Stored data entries
============
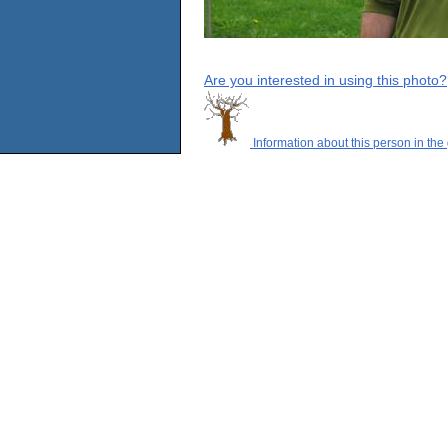
Are you interested in using this photo?
Information about this person in the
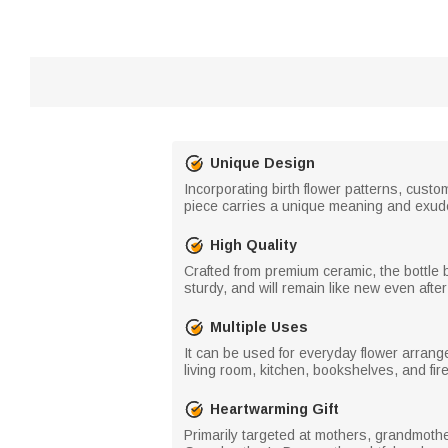
Unique Design
Incorporating birth flower patterns, cust
piece carries a unique meaning and exude
High Quality
Crafted from premium ceramic, the bottle b
sturdy, and will remain like new even after
Multiple Uses
It can be used for everyday flower arrang
living room, kitchen, bookshelves, and fir
Heartwarming Gift
Primarily targeted at mothers, grandmother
============
Can you quote, line for line, all the text read from the records, leaving the pictures out of your answer?

Exercise response
Are you interested in using this photo?
Information about this person in the
Unique Design
Incorporating birth flower patterns, cust
piece carries a unique meaning and exude
High Quality
Crafted from premium ceramic, the bottle b
sturdy, and will remain like new even after
Multiple Uses
It can be used for everyday flower arrang
living room, kitchen, bookshelves, and fir
Heartwarming Gift
Primarily targeted at mothers, grandmother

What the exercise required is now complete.